彼の作品の面白いところは、探検そのものというよりも人間の核のようなものに徐々に迫っていくところだ。

はっきり言って一般人には理解できない心の動きも多い。もうやめたら良いのに……。なんでそんな危ないことをするのか……。そんな言葉が何度も脳裏をよぎるはずだ。

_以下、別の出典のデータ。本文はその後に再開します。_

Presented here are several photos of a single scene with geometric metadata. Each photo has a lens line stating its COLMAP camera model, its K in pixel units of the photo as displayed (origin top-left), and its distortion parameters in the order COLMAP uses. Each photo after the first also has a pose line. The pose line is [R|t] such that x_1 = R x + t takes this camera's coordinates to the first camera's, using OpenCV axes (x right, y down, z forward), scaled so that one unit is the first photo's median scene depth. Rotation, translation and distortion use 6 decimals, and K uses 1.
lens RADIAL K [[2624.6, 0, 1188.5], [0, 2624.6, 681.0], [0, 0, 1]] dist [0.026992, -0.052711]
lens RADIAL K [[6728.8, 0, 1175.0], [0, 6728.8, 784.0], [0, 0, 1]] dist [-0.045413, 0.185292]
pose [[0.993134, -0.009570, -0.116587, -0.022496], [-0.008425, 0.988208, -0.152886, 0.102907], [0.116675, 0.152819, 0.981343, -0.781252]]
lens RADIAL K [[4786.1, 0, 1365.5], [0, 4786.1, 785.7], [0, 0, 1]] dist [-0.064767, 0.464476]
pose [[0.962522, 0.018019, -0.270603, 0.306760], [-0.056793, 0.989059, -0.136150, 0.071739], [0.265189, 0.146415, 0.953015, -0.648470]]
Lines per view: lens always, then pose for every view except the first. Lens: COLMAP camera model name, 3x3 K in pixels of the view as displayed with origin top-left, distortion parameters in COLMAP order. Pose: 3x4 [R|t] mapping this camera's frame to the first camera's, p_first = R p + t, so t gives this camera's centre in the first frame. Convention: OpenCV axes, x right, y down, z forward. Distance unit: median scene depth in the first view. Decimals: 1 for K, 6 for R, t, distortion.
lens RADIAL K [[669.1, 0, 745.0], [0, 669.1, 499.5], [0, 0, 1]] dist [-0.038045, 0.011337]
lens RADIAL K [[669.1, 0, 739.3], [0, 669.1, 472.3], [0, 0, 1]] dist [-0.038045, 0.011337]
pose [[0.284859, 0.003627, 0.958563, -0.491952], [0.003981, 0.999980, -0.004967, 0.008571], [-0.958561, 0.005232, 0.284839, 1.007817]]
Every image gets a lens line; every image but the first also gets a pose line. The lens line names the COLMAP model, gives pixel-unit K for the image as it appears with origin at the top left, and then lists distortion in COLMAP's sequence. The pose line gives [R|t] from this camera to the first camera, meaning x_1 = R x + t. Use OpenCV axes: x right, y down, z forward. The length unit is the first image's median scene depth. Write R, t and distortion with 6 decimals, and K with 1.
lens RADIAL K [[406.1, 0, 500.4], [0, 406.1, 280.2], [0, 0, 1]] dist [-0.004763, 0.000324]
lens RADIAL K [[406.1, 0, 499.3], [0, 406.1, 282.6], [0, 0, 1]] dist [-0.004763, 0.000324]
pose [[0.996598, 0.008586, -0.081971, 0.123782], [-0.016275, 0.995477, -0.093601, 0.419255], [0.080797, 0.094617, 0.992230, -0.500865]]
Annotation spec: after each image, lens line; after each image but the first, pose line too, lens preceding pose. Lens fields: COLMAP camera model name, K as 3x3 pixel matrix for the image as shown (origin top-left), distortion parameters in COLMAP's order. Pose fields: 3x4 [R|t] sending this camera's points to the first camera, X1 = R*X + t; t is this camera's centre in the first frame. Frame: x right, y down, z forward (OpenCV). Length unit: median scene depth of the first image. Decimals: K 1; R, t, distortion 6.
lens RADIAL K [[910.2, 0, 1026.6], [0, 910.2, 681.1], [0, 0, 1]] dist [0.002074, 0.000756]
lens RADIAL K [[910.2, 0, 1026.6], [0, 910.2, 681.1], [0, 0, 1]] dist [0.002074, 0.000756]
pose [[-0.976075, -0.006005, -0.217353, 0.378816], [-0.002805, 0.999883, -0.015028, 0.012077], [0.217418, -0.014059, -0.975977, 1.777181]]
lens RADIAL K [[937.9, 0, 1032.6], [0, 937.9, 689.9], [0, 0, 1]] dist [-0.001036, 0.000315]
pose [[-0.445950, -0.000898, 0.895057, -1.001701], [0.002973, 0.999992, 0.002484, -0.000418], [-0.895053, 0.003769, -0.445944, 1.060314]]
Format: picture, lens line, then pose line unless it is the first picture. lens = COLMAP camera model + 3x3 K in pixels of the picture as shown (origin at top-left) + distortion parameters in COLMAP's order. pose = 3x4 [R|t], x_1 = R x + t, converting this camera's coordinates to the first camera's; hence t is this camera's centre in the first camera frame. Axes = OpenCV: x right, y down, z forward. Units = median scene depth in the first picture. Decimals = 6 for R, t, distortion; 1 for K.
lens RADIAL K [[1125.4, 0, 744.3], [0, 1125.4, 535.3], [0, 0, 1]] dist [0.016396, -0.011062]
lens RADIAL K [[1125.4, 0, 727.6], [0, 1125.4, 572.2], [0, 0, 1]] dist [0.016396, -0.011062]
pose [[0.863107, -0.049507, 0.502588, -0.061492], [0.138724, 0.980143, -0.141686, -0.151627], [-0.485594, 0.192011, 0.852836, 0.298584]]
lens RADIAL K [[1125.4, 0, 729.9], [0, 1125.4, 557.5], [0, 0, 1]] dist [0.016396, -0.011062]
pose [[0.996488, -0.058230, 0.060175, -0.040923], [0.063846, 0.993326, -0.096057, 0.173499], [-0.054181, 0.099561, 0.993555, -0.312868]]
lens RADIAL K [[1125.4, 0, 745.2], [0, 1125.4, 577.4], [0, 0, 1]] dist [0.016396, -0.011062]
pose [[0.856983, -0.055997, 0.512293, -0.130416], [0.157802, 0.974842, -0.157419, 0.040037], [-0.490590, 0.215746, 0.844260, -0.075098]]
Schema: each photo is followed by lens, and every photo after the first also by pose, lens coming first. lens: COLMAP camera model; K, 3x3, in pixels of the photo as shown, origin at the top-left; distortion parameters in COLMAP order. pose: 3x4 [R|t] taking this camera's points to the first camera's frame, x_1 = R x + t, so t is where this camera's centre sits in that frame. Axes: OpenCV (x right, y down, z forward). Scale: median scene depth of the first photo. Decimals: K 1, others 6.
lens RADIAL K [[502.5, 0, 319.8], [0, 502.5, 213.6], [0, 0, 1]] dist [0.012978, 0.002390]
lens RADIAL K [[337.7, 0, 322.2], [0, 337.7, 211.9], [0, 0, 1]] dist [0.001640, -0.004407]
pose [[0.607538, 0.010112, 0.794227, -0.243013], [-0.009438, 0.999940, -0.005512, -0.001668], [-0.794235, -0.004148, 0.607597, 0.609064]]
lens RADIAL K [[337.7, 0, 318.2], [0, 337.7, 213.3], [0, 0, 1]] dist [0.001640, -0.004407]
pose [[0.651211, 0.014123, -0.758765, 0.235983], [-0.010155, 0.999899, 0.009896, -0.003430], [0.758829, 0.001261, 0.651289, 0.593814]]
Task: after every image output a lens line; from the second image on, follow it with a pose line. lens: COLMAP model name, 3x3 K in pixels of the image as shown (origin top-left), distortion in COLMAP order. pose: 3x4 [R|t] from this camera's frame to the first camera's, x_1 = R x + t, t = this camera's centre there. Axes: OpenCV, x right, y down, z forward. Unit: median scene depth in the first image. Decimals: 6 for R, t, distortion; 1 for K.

彼自身もきっとそれを感じているに違いない。解ってはもらえないかもしれない……、というある種の諦念を滲ませながらも、言葉を紡いでいく。

でも、解らないから面白いのだ。

例えば初めての山域に行く時。新しいアクティビティに挑戦する時。ビーパル読者であれば、アウトドア経験を通じて、不安とともに立ち上がってくるワクワク感を味わったことがある人は多いはずだ。それと同様の興奮が彼の著書にはある。

読むことで未知を知る。そんな探検的読書体験が味わえるのだ。

彼はいま、衛星電話どころか地図すら存在しない北極圏を、狩りをしながら旅している。かつてアフリカ大陸から人類が拡散していく過程で何度も行われてきたであろう、ある種、原初の旅のスタイルだ。だがいまや彼は知識の蓄積という、テクノロジーを超えた武器を携えているのだ。

大ファンになったいまだからこそわかる。

きっと彼は北極では死なないはずだ。

新刊『どうせ死ぬなら北極で』(角幡唯介、小学館)。3月6日発売の小学館文庫『エベレストには登らない』とあわせて読むと、角幡氏の30代後半から40代半ばにかけての極地旅を網羅的に知ることができる。